He told me while he was dying that he remembered going down three flights of stairs to shovel coal into a furnace if they wanted heat. He laughed in his way and asked no one, “Who doesn’t want heat?” Later they moved to a ticky tacky box in the boonies where the train finally gave up, and there was this magic dial on the wall and the house got warm if you simply turned it. He never got over it, the marvel of it. He almost died with it, that wonder, on his lips.

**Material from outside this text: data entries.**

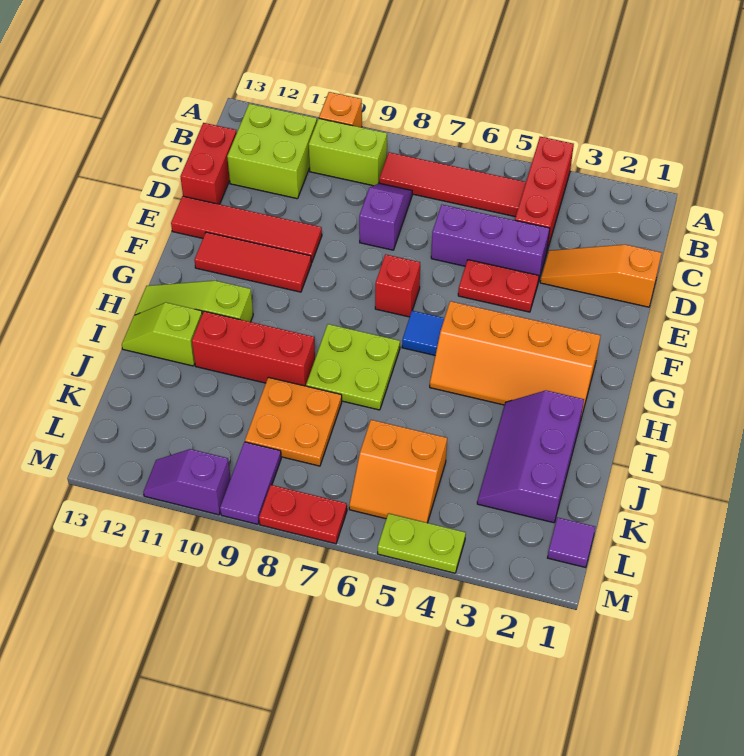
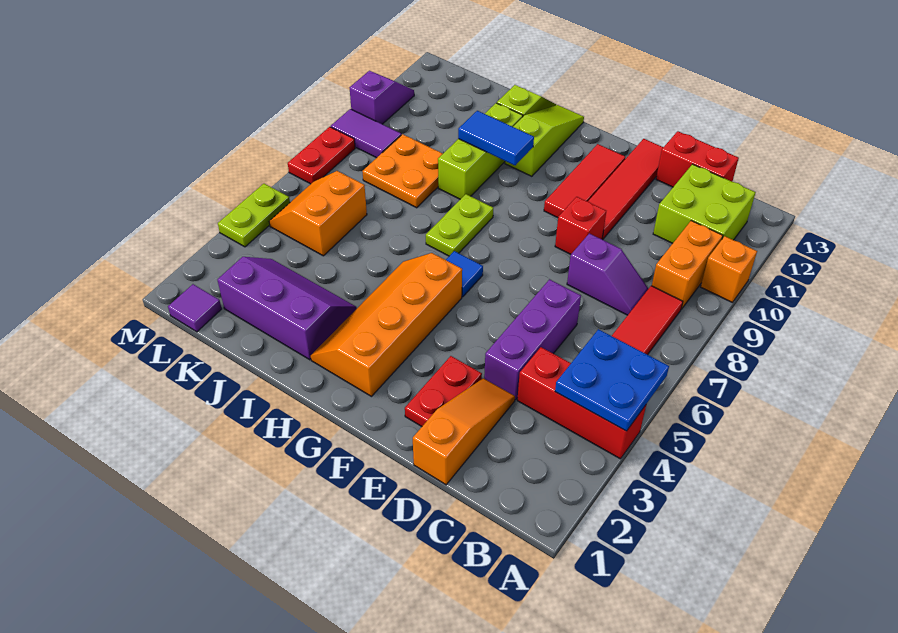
none -> blue plate A4:B5 level 2
lime brick B9:B10 level 1 -> orange brick B9:B10 level 1
red plate E4:E5 level 1 -> red plate E2:E3 level 1
red brick F7 level 1 -> red brick E9 level 1
lime plate H7:I8 level 1 -> lime plate H7:H8 level 1
none -> blue tile H10:I10 level 2
red brick I9:I11 level 1 -> lime brick I9:I11 level 1

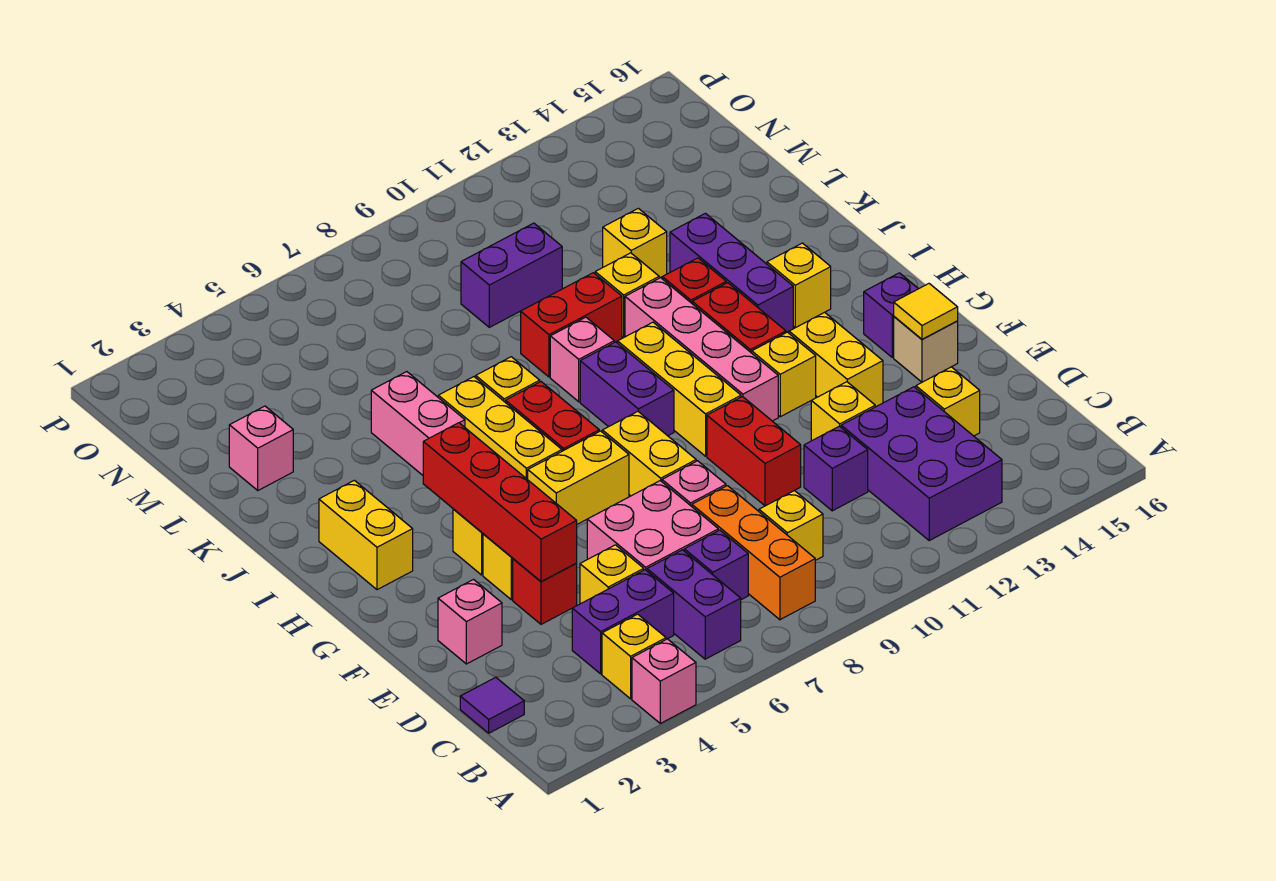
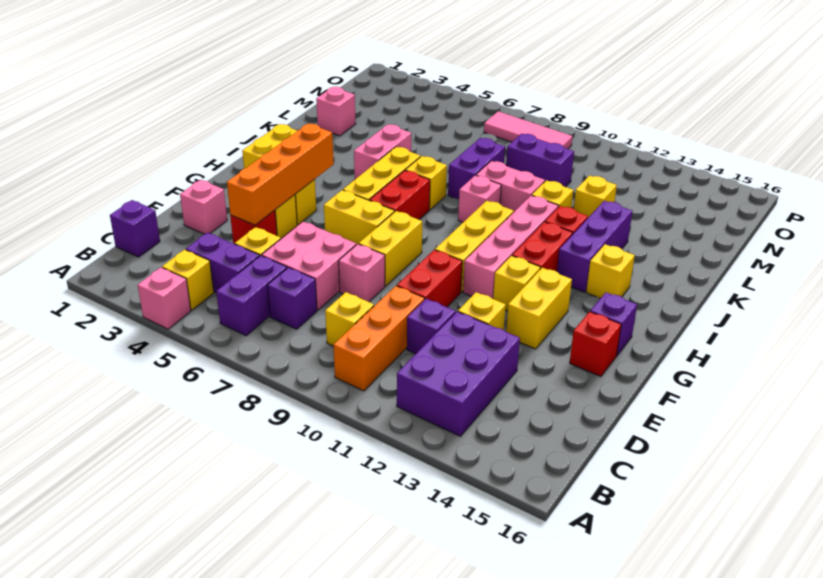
orange brick B8:D8 level 1 -> orange brick B10:D10 level 1
purple tile C1 level 1 -> purple brick C1 level 1
yellow brick D14 level 1 -> none
red brick E4:H4 level 2 -> orange brick E4:H4 level 2
tan brick F15 level 1 -> red brick F15 level 1
yellow tile F15 level 2 -> none
purple brick H9:I9 level 1 -> purple brick K8:L8 level 1
red brick K9:K10 level 1 -> pink brick K9:K10 level 1
none -> pink tile O7:O9 level 1

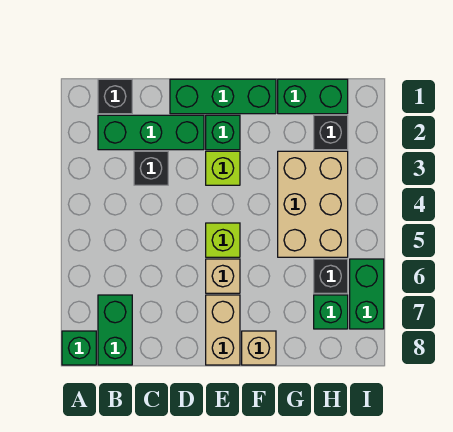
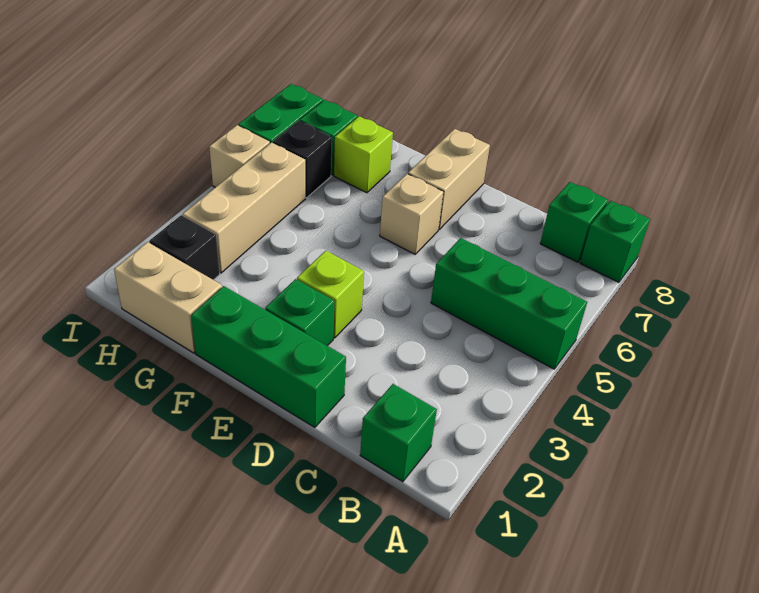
black brick B1 level 1 -> green brick B1 level 1
green brick B2:D2 level 1 -> green brick A5:C5 level 1
green brick B7:B8 level 1 -> green brick B8 level 1
black brick C3 level 1 -> none
lime brick E5 level 1 -> lime brick G7 level 1
tan brick F8 level 1 -> tan brick I5 level 1
green brick G1:H1 level 1 -> tan brick G1:H1 level 1
tan brick G3:H5 level 1 -> tan brick H3:H5 level 1

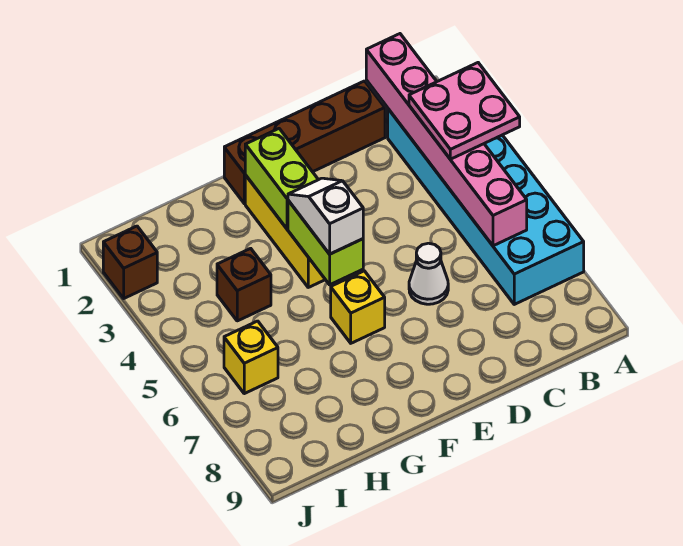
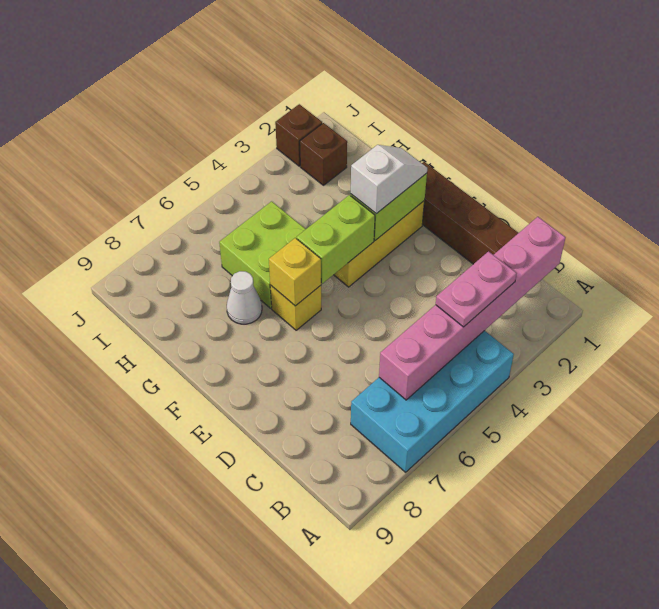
cyan brick A2:B7 level 1 -> cyan brick A4:B7 level 1
pink plate A3:B4 level 3 -> pink plate B3:B4 level 3
white cone D6 level 1 -> white cone G7 level 1
white slope F4:F5 level 3 top 5 -> white slope F2:F3 level 3 top 3
none -> lime brick G5:H6 level 1
brown brick H4 level 1 -> brown brick I2 level 1
yellow brick I6 level 1 -> yellow brick F6 level 2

It’s gone, all that. I don’t know whether I lost it or it was taken from me, but what difference would that make? It’s cold again, and that’s that. Unnumbered years ago our little faces barely poked up above the plateau of the battered kitchen table while our milk turned our ration of flakes to paste, mom resolutely ironing his breastplate before he went Once more unto the breach, dear friends, once more. There was no way we could know that to the man at the end of the table, born into a landscape so bleak I can hardly understand it, we were his offering, a sign of hope; and now you can’t help but chew the bitter cud of doubt that his hope was misplaced. You’ve done so little with it. Barely managed to produce a batch of hope for yourself. You pray that hope, by its very nature, cannot be misplaced.
I don’t care about the dimming of my eyes and the ringing in my ears; the stabbing pain like a rebuke, the residue of blows unseen and unprovoked; the passing of the seasons like palings in a picket fence as you drive down the street. I just don’t want the referee to count ten before I prove he wasn’t a fool to hope after all.